As soon as I refactored code, tests broke. I could understand if it was a class that I had written tests for, but the mocks? Changes to the object I was mocking also broke the mocks — go figure! Ugh, and they were such a pain to write. This wasn’t supposed to happen. Both grokking the broken tests (and their mocks) and fixing them was no fun. Tests were supposed to encourage refactoring, not discourage it. Test maintenance was becoming expensive and rapidly not providing any tangible benefit. As more tests broke, more tests were deleted.
I took a break from unit tests. But, you couldn’t read a blog or listen to a podcast without someone plugging Test-driven development (TDD) and all of its greatness. Despite my skepticism, it was hard to ignore that there was something different about my experience versus TDD: when the tests are written.
With TDD, you write tests while you’re writing your code. (Purists would have you writing the tests first, but I’m still not there yet. Baby steps.) Determined not to miss out on something great, I gave it another go, but this time with a feature that hadn’t yet been written. I established a cadence of writing a small piece of code (e.g., a method) and then writing tests for it. I discovered pretty quickly that my tests were influencing my architecture in positive ways. For example, I started parameterizing context. If my production method needed to know the current time, I’d pass it in as a parameter versus making a hardcoded call to DateTime.Now. Then, my unit test could provide a fixed context. Before I knew it I was using full-blown dependency injection to parameterize context. Not only was this better architecture, but the tests were so much easier to write. (And, no mocks ftw!)
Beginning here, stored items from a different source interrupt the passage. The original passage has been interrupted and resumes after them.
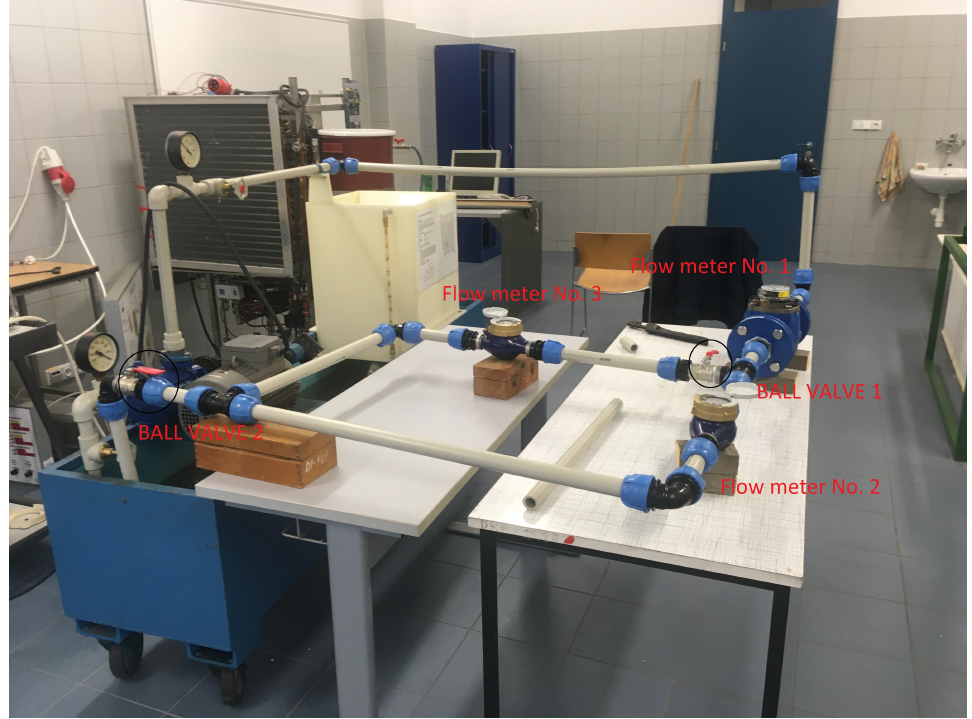
Figure 9. Laboratory testing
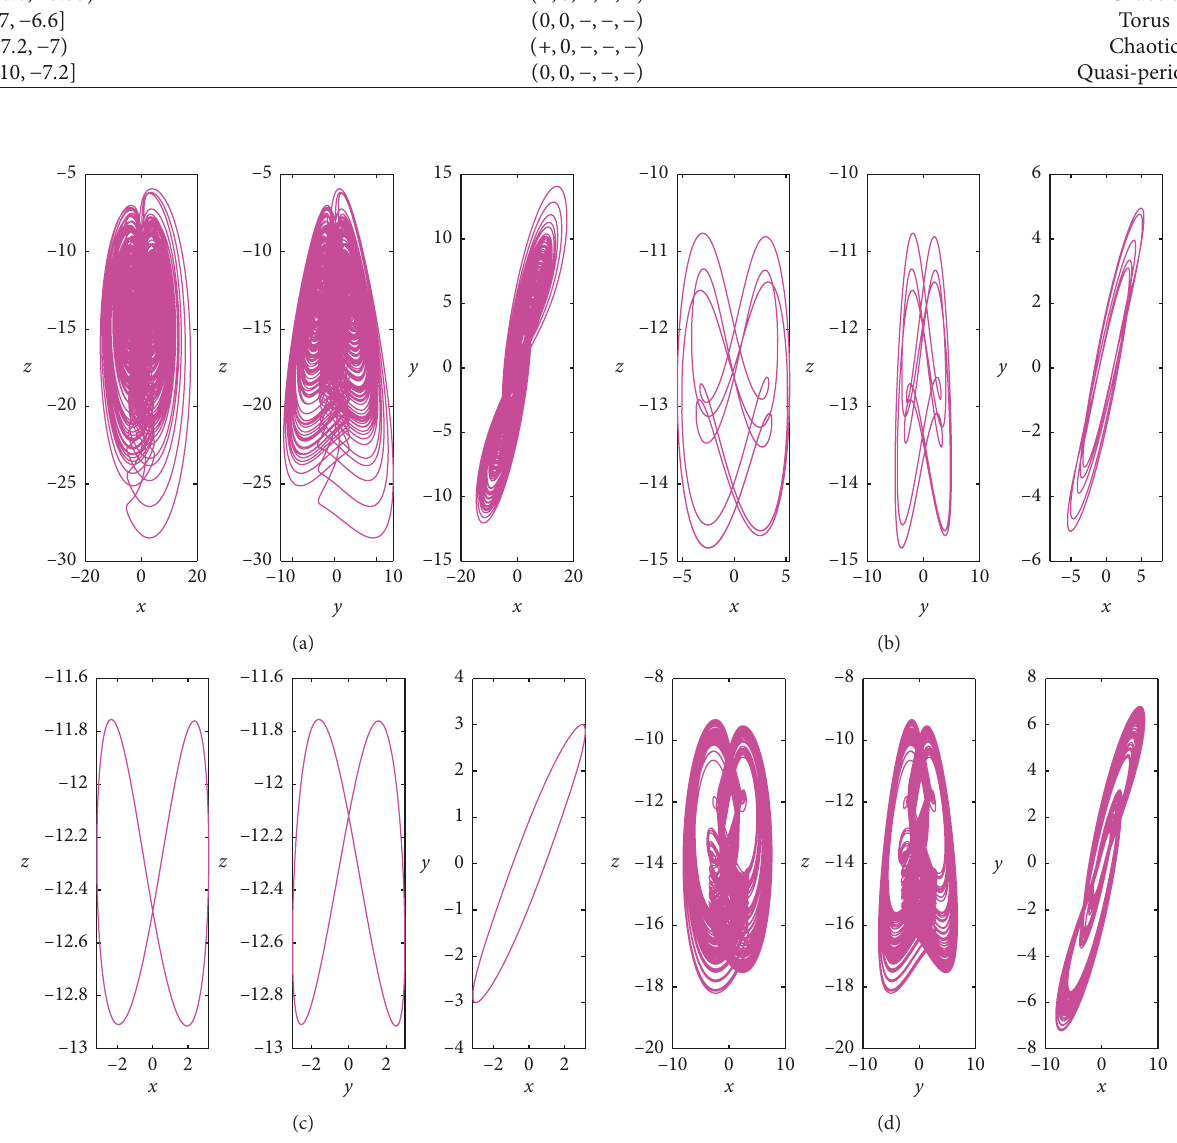
Figure 7: Simulated phase portraits of system (2) with different b : (a) b � − 1, (b) b � − 5, (c) b � − 8, and (d) b � − 6 .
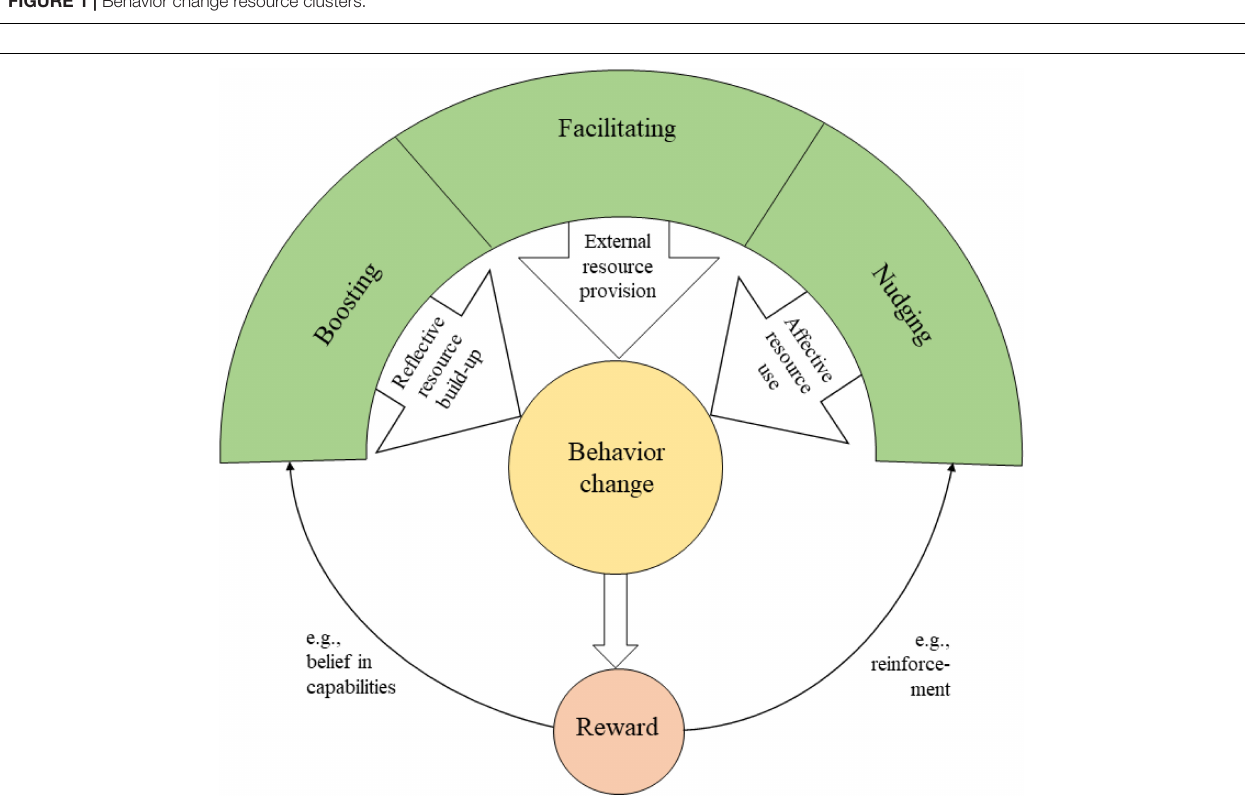
FIGURE 2 | Behavior change resource model. Definitions of Boosting, Facilitating, and Nudging techniques and how the resulting behavior change affects reward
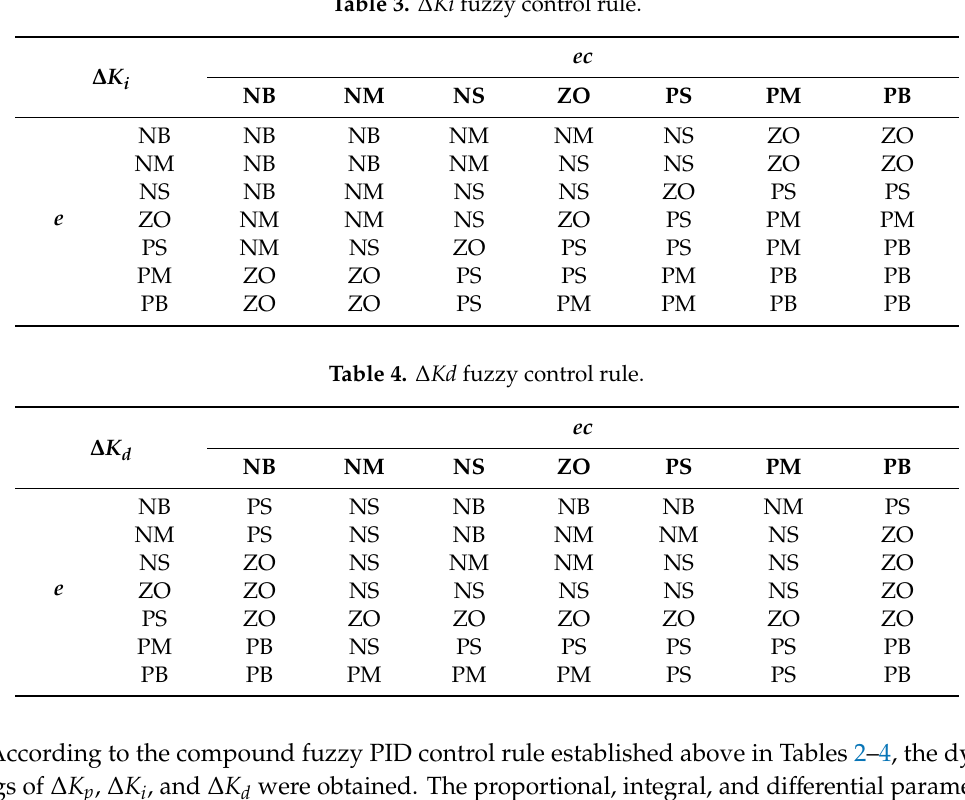
Table 3. ∆ Ki fuzzy control rule.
This second pass at unit testing was a far more rewarding experience. In addition to tests taking less time to write and having a positive architectural influence, they were also less brittle. Since this experience, I’ve unit tested nearly every new chunk of code I’ve written, with zero regret.
That’s all well and good for new stuff, but how about that legacy code — the stuff that many newcomers are tempted to write tests for? My first attempt at this was an epic failure. I haven’t given up, but clearly it is something that takes more work than just authoring a few test fixtures. And I won’t attempt it again until after I’ve read Working Effectively with Legacy Code, because I understand that Michael Feathers imparts lots of wisdom in this space. (It’s on my short list, I’m hoping to absorb it in the coming weeks.)
Having gone through the exercise of journaling my past experience with unit testing, I suppose I can understand some of the skepticism among those who’ve tried it. But, when the movement first began, there was a lot less guidance available. It’s also important to understand that a unit testing framework is just like any other tool in that it can be used in any number of ways, including ways in which it was never intended.